SELECTION:
----------------
What went wrong? After a summer of quantitative pain, Amir Khandani and Andrew Lo have tested the theory that hedge funds have grown and proliferated to the point where in rushing for the exit from commonly held positions, they collide - and in some cases just knock each other out.

The authors of the MIT paper, ‘What happened to the quants in August 2007?’, call their findings “tentative” - based on indirect evidence and modelling of a “simplistic” long-short strategy - but suggest that the decisive factor behind the pain of the quants wasn’t quantitative at all.

Dealbreaker notes that the boffins largely confirm the theory laid out by Lehman analyst Matthew Rothman in the midst of the turmoil. The rapid unwinding of one or more large long/short portfolios - most likely a quantitative equity market-neutral portfolio - created a “cascade effect” that ultimately spread more broadly - to other long/short books, 130/30 strategies, and certain long-only portfolios.

The fact that quants were hit with “laser-like precision” on August 7 and 8 had more to do with the nature of the shock - hitting all equity market-neutral funds that are, by necessity, quantitatively managed - rather than the fact that they were computer driven per se.

Good news for the quants then. The study’s first conclusion is that:

The events of August 2007 are not particularly relevant to the efficacy of quantitative investing. The losses were more likely the result of a firesale liquidation of quantitatively constructed portfolios rather than the specific shortcomings of quantitative methods.
----------------
DATASET ENTRIES:
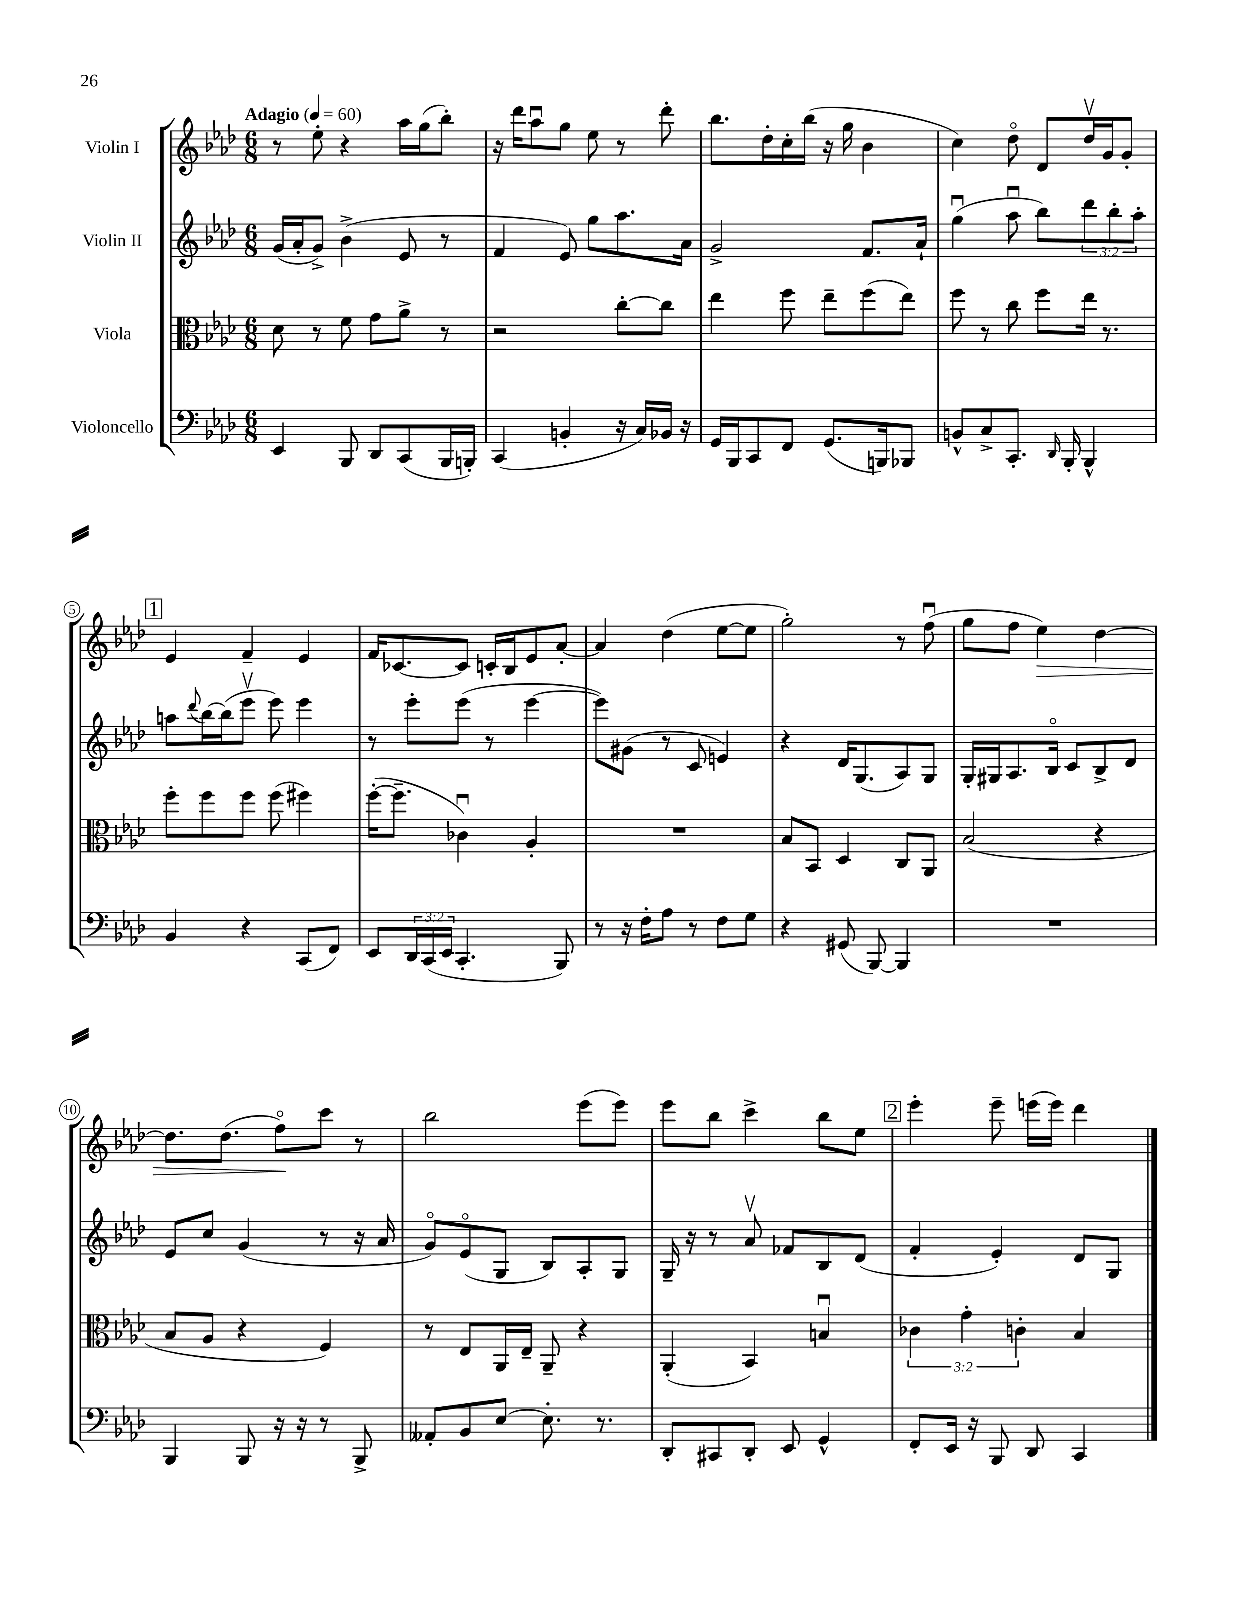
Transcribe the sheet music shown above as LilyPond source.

<<
\new StaffGroup <<
\new Staff = "s0" \with { instrumentName = "Violin I" } {
    \clef treble \key aes \major \numericTimeSignature \time 6/8 \tempo "Adagio" 4 = 60
    r8 ees''8-. r4 aes''16 g''16( bes''8-.) |
    r16 des'''16 aes''8\downbow g''8 ees''8 r8 des'''8-. |
    bes''8. des''16-. c''16-. bes''16( r16 g''16 bes'4 |
    c''4) des''8\flageolet des'8 des''16\upbow g'16 g'8-. |
    \mark \markup { \box "1" } ees'4 f'4-- ees'4 |
    f'16 ces'8.~ ces'8 c'16-. bes16 ees'8 aes'8~-. |
    aes'4 des''4( ees''8~ ees''8 |
    g''2-.) r8 f''8\downbow( |
    g''8 f''8 ees''4\>) des''4~ |
    des''8. des''8.( f''8\flageolet\!) c'''8 r8 |
    bes''2 ees'''8( ees'''8) |
    ees'''8 bes''8 c'''4-> bes''8 ees''8 |
    \mark \markup { \box "2" } ees'''4-. ees'''8-- e'''16( e'''16) des'''4 \bar "|." |
}
\new Staff = "s1" \with { instrumentName = "Violin II" } {
    \clef treble \key aes \major \numericTimeSignature \time 6/8 \override Staff.TupletNumber.text = #tuplet-number::calc-fraction-text
    g'16( aes'16-. g'8->) bes'4->( ees'8 r8 |
    f'4 ees'8) g''8 aes''8. aes'16 |
    g'2-> f'8. aes'16-! |
    g''4\downbow( aes''8\downbow bes''8) \tuplet 3/2 { des'''8 bes''8-. aes''8-. } |
    \mark \markup { \box "1" } a''8 \appoggiatura { des'''8 } bes''16~ bes''16( ees'''8\upbow ees'''8) ees'''4 |
    r8 ees'''8-. ees'''8( r8 ees'''4~ |
    ees'''8) gis'8( r8 c'8 e'4) |
    r4 des'16 g8.( aes8) g8 |
    g16-. gis16 aes8. bes16\flageolet c'8 bes8-> des'8 |
    ees'8 c''8 g'4( r8 r16 aes'16 |
    g'8\flageolet) ees'8\flageolet( g8 bes8) aes8-. g8 |
    g16-- r16 r8 aes'8\upbow fes'8 bes8 des'8( |
    \mark \markup { \box "2" } f'4-. ees'4-.) des'8 g8 \bar "|." |
}
\new Staff = "s2" \with { instrumentName = "Viola" } {
    \clef alto \key aes \major \numericTimeSignature \time 6/8 \override Staff.TupletNumber.text = #tuplet-number::calc-fraction-text
    des'8 r8 f'8 g'8 aes'8-> r8 |
    r2 c''8~-. c''8 |
    ees''4 f''8 ees''8-- f''8( ees''8) |
    f''8 r8 c''8 f''8 ees''16 r8. |
    \mark \markup { \box "1" } f''8-. f''8 f''8 f''8( fis''4) |
    f''16~-.( f''8.-- ces'4\downbow) aes4-. |
    R2. |
    bes8 bes,8 des4 c8 aes,8 |
    bes2( r4 |
    bes8 aes8 r4 f4) |
    r8 ees8 aes,16 ees16-- aes,8-- r4 |
    aes,4-.( bes,4) b4\downbow |
    \mark \markup { \box "2" } \tuplet 3/2 { ces'4 g'4-. c'4-. } bes4 \bar "|." |
}
\new Staff = "s3" \with { instrumentName = "Violoncello" } {
    \clef bass \key aes \major \numericTimeSignature \time 6/8 \override Staff.TupletNumber.text = #tuplet-number::calc-fraction-text
    ees,4 bes,,8 des,8 c,8( bes,,16 b,,16-.) |
    c,4( b,4-. r16 c16) bes,16 r16 |
    g,16 bes,,16 c,8 f,8 g,8.( b,,16) bes,,8 |
    b,8-^ c8-> c,8.-. \grace { des,16 } bes,,16-. bes,,4-^ |
    \mark \markup { \box "1" } bes,4 r4 c,8( f,8) |
    ees,8 \tuplet 3/2 { des,16 c,16( ees,16 } c,4.-. bes,,8) |
    r8 r16 f16-. aes8 r8 f8 g8 |
    r4 gis,8( bes,,8~) bes,,4 |
    R2. |
    bes,,4 bes,,8 r16 r16 r8 bes,,8-> |
    aeses,8-. bes,8 ees8~ ees8.-. r8. |
    des,8-. cis,8 des,8-. ees,8 g,4-^ |
    \mark \markup { \box "2" } f,8-. ees,16 r16 bes,,8 des,8 c,4 \bar "|." |
}
>>
>>
\layout { \context { \Score \override BarNumber.stencil = #(make-stencil-circler 0.1 0.3 ly:text-interface::print) } }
----------------
YOUR TASKS:
(a) Name every person the hedge fund article mentions by name.
(b) Answer these from the hedge fund article, one per line:
(i) On which days in August were quants hit with "laser-like precision"?
(ii) Which firm employed the analyst Matthew Rothman?
(iii) What word do the MIT authors use to describe their findings?
The material is separate from the article above and stands apart from it.

SOLUTIONS:
(a) Amir Khandani, Andrew Lo, Matthew Rothman

(b)
(i) August 7 and 8
(ii) Lehman
(iii) "Tentative"